Transcribed page contents
──────────

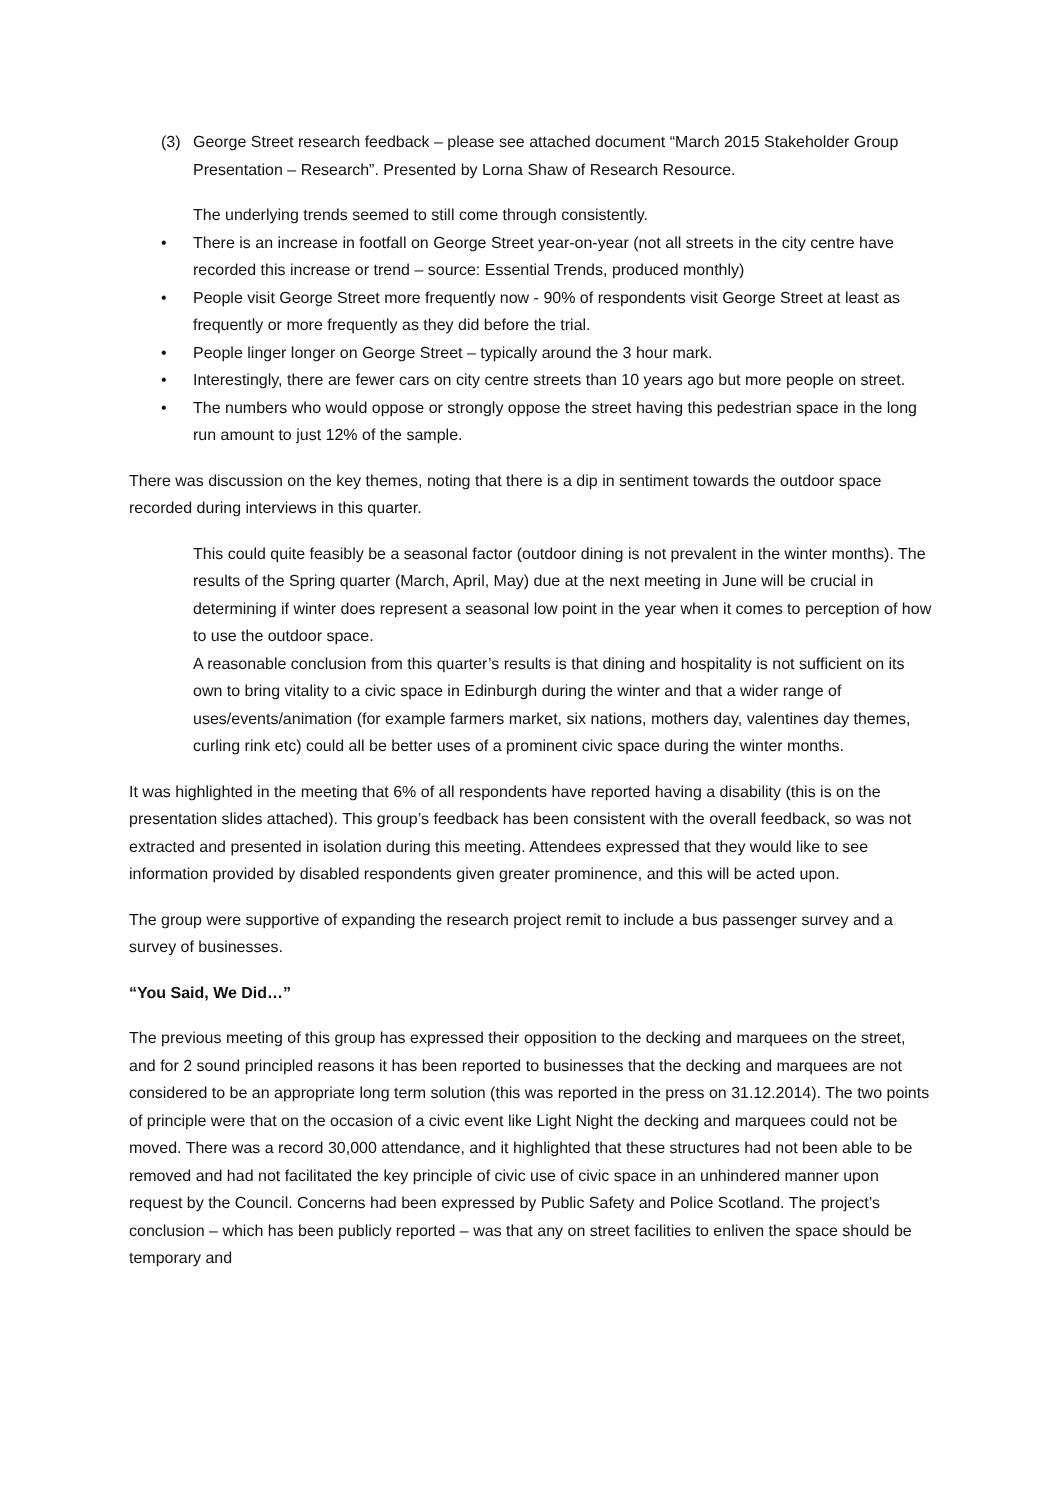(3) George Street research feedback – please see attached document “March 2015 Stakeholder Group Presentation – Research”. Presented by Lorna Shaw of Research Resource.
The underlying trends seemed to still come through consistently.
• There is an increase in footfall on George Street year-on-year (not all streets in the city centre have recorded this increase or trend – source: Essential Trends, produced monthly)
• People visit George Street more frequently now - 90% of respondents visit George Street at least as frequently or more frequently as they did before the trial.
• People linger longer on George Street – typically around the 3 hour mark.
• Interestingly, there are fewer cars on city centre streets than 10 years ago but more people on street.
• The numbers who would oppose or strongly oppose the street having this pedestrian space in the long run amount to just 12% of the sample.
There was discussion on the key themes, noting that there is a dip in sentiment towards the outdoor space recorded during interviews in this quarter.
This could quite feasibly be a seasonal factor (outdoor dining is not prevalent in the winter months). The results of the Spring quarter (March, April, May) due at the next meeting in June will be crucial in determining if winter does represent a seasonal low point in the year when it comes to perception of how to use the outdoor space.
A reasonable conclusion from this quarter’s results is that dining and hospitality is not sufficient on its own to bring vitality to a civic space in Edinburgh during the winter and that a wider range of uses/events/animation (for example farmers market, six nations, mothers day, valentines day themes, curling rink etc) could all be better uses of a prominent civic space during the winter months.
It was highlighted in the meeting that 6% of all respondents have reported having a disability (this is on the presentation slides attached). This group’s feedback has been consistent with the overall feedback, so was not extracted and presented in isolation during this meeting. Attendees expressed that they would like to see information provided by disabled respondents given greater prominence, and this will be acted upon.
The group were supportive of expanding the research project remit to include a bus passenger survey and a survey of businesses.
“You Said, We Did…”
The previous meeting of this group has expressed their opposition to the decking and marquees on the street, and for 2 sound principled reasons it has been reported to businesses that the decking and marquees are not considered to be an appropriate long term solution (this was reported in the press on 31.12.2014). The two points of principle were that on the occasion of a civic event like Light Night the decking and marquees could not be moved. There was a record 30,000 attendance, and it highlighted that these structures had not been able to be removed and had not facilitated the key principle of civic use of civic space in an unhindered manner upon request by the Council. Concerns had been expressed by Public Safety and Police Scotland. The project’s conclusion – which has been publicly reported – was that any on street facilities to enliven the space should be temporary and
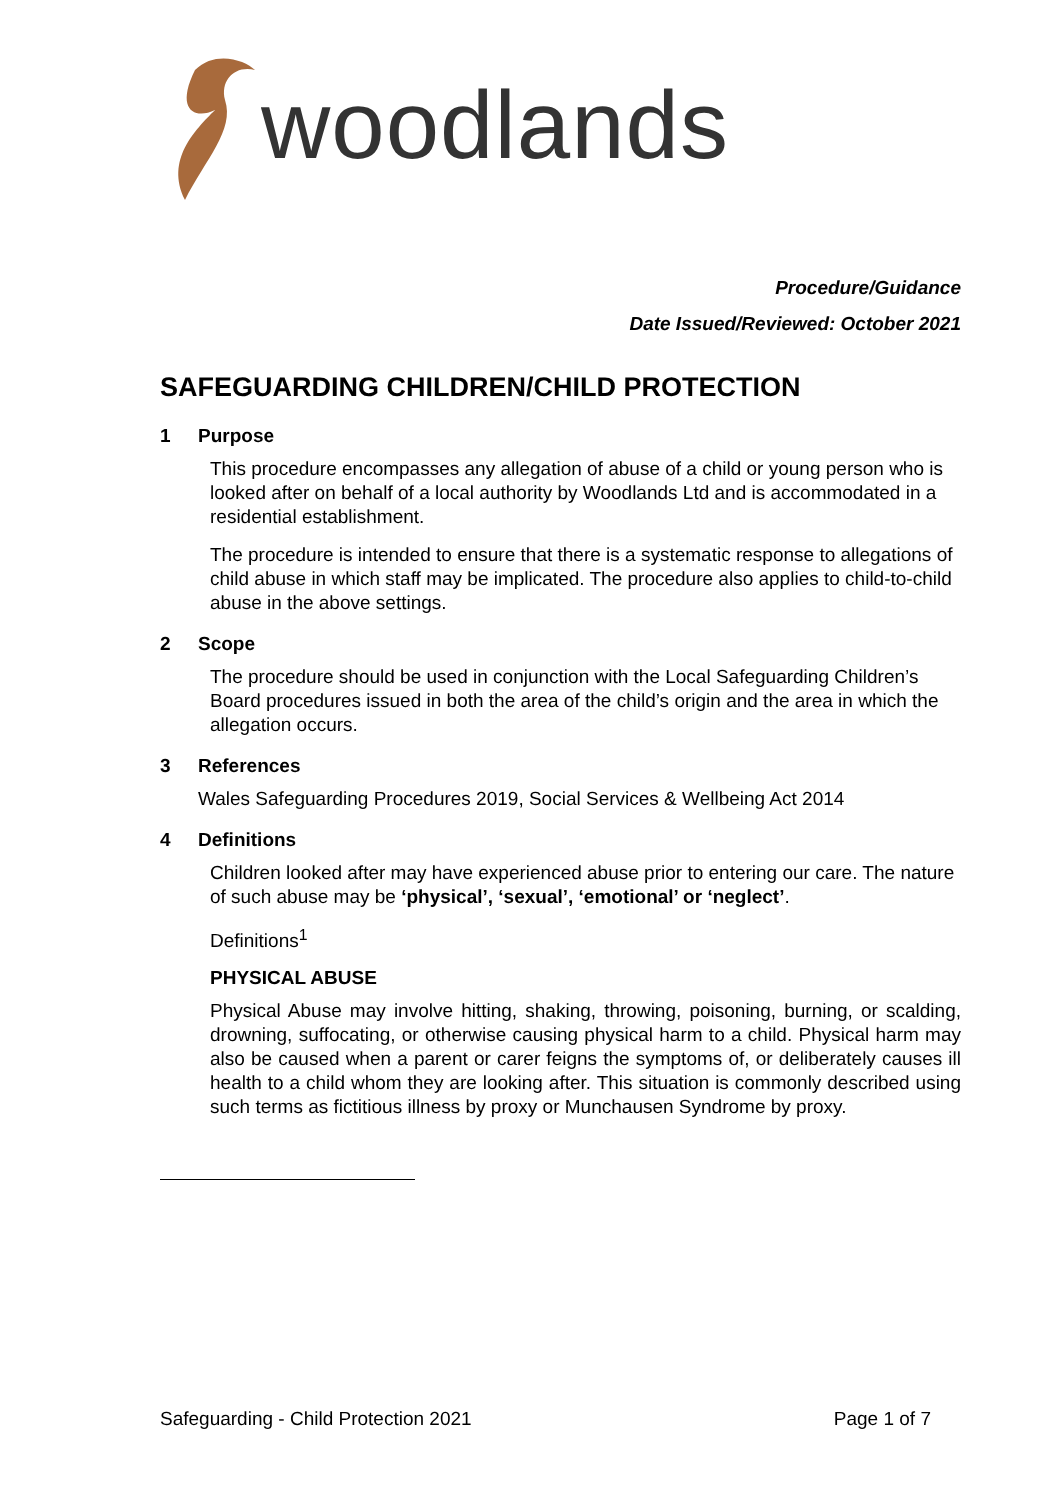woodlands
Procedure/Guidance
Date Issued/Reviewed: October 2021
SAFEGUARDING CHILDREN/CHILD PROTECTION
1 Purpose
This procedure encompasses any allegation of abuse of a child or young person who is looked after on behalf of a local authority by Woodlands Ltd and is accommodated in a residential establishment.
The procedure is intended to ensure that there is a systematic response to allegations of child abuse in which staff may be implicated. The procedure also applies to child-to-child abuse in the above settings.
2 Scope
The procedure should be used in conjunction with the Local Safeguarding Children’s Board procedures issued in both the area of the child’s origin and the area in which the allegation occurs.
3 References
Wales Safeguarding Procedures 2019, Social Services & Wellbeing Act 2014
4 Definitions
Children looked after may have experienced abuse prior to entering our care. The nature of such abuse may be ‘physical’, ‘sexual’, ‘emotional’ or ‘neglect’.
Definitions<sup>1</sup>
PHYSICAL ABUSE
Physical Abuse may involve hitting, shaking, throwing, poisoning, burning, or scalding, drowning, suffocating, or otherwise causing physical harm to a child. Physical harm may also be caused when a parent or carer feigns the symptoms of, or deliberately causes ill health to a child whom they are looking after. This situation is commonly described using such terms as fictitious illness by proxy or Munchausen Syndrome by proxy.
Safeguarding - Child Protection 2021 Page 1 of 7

──────────

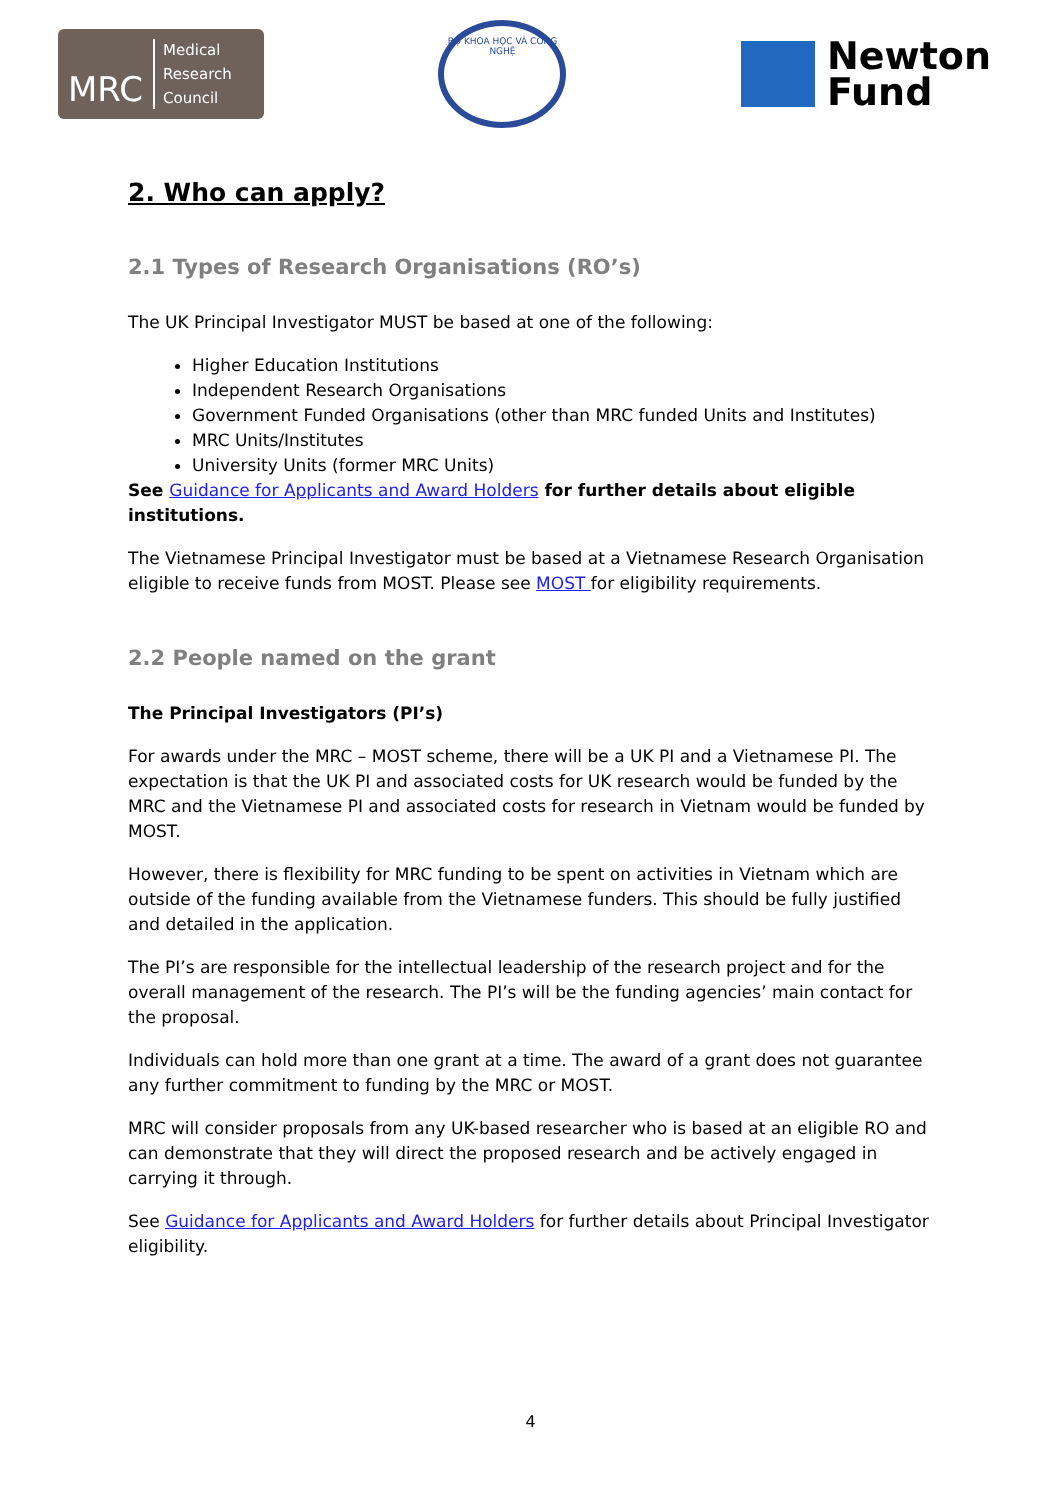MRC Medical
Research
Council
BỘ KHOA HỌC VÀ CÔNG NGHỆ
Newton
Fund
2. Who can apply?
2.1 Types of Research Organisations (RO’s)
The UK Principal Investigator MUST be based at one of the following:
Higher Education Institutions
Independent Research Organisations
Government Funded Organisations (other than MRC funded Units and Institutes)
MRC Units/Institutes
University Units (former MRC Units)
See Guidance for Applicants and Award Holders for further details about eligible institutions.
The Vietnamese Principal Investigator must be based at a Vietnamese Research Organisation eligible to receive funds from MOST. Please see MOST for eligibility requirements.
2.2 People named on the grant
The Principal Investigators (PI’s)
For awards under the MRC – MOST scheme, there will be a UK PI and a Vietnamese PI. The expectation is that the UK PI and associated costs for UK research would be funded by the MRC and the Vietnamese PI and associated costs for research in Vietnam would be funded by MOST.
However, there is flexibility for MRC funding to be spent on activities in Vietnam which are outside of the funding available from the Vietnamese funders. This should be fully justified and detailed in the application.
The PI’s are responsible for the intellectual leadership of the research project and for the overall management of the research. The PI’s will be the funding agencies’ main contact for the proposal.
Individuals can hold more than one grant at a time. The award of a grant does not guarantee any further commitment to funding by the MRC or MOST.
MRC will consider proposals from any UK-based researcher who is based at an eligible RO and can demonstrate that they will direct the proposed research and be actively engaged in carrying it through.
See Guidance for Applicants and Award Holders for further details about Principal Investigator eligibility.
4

──────────

#### [What you need to do]
Say how many lines in the data hold the string "when", and write nothing else.

#### [Exercise answer]
2